The premise for this is that supermarkets and other out-of-town retailers are to blame for the decline of town centres and, when we're asked, we all say town centres are really important. Except that we don't do very much of our shopping there any more. And the reason we don't shop there is because town centre shopping - at least for every day purposes - is inconvenient, inconsistent and often expensive. We have to get into town, park (often at considerable cost) and then lug our tired bodies round assorted shots that may or may not have the things on our list.
The 'supermarket levy' is promoted by an organisation calling itself 'Local Works'. Here's something about it:
Local Works was the coalition campaign for the Sustainable Communities Bill, originally set up by the new economics foundation. The campaign was successful when the Bill became law - the Sustainable Communities Act - in October 2007. Since then Local Works, as a part of Unlock Democracy, has been promoting the Act and urging people to get involved and government to implement it properly.

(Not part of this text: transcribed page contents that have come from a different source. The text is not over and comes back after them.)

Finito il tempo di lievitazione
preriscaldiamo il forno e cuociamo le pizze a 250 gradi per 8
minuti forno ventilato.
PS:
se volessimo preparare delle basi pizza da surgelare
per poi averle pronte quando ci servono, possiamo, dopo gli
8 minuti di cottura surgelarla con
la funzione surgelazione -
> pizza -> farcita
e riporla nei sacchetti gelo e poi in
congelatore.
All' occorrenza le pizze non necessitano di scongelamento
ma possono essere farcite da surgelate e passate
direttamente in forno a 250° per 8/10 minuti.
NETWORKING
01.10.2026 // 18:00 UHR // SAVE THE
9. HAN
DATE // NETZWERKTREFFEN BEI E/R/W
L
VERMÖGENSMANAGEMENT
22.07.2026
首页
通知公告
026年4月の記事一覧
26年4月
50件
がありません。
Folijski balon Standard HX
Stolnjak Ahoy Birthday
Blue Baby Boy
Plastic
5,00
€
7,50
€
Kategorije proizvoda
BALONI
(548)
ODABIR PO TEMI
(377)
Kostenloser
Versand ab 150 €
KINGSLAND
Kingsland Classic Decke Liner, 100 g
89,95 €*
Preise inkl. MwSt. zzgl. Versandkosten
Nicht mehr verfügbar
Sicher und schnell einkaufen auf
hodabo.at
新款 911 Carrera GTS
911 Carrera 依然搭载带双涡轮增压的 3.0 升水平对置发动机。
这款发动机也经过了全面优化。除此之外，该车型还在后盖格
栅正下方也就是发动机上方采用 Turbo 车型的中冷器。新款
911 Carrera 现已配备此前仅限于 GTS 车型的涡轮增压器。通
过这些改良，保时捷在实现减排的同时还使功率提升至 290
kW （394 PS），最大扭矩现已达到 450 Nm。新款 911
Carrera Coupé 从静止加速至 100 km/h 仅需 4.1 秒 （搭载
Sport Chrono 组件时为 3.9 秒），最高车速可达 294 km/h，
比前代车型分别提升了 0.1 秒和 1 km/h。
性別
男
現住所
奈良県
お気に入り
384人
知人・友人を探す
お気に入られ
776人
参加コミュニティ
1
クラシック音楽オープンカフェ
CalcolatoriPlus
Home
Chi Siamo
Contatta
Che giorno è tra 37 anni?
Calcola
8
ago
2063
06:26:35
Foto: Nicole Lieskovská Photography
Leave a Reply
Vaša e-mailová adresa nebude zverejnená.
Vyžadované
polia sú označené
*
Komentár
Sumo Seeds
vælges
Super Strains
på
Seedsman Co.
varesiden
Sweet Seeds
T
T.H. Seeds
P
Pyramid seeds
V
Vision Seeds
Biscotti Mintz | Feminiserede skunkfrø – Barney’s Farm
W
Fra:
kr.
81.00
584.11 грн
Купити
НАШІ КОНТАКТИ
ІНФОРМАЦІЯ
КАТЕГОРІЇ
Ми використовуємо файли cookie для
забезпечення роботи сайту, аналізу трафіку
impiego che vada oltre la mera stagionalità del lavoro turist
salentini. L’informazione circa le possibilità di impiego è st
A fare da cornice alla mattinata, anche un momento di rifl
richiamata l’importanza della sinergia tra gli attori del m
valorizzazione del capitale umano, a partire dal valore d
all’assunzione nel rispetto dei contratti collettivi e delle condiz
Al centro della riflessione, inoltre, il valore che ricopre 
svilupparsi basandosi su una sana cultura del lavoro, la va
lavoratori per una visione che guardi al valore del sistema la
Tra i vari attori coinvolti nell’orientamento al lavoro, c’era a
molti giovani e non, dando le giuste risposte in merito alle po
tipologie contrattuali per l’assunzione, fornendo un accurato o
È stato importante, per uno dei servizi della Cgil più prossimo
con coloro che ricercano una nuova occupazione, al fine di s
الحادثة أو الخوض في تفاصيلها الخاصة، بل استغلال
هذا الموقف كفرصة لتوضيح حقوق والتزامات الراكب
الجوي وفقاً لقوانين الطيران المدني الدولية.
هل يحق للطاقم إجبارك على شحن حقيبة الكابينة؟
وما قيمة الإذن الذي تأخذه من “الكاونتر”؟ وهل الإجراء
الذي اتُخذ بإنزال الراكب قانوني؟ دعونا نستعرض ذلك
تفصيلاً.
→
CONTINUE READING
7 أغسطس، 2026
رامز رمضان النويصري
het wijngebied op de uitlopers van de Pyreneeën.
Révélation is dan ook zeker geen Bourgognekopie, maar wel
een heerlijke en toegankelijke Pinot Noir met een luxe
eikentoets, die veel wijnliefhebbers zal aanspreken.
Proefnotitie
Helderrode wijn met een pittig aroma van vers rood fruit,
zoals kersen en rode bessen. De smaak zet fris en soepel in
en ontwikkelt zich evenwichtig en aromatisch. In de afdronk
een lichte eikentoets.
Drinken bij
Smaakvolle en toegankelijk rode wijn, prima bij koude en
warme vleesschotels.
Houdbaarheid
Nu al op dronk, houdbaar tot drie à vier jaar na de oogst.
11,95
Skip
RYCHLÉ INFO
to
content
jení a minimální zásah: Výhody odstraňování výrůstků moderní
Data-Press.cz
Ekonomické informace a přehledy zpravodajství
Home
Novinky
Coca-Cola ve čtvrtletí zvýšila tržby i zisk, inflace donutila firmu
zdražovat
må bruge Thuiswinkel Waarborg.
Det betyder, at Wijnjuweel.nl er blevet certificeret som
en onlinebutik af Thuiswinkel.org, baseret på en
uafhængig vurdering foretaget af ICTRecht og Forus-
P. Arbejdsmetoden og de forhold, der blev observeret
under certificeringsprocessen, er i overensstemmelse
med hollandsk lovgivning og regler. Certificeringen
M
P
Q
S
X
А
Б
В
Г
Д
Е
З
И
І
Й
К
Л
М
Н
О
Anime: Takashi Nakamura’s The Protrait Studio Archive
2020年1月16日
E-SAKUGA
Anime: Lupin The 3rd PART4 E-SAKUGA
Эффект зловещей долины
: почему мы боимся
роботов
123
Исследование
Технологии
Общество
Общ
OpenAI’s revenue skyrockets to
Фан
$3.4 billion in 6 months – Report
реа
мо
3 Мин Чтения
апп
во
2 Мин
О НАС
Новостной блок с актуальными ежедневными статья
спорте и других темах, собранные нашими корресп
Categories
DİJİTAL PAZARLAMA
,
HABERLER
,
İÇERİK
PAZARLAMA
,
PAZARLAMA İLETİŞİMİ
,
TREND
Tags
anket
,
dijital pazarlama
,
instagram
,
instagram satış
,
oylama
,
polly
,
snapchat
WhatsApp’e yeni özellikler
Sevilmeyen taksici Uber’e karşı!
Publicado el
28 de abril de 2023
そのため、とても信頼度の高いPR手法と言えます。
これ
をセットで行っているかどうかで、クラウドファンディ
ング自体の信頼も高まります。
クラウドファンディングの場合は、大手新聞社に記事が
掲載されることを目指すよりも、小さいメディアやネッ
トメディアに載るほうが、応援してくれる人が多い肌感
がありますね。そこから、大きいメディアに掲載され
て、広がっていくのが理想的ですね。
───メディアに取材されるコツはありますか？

What nef did was to cobble together this coalition on the manifesto of 'localism' and the Sustainable Communities Act was sold to us on the basis of positive proposals to improve town centres and local communities. It is pretty sad that the usual green left wibble about the malign affect of supermarkets has been allowed to dominate the campaign's agenda. A fine idea that local initiatives shared can prompt national action has become just a campaign for a tax on food retailing, a campaign that won't save the high street, won't make people use independent shops but will impact on food prices in the places where most people - and especially less well off people - shop.
Seeking to rescue the traditional town centre by this route merely replaces trade with subsidy. The independent retailers and town centres become dependent on the money that flows from the levy. This doesn't really make those businesses and those centres viable, it merely acts to ossify a failed model. The future for high streets - as I have said many times before - doesn't lie with mere shopping but with being places of leisure and pleasure. This probably means fewer shops and smaller centres but it also means a different approach starting from what people want - not defined by opinion polling but rather by what people actually consume.
In the widest meaning of these words, the successful town centre is about the event, about theatre and about occasion. Some of the events are grand, some might be political or campaigning or even smaller and localised. But most of the events and occasions are personal and private - Susan's 40th birthday, the end-of-season night out for the football team, a reunion of old university friends or perhaps just a walk round town with mum and dad. The best town centres are the ones that provide for these events and occasions and not the ones harking back to a time before most people had cars and fridge freezers, a time when shopping was daily and a real chore.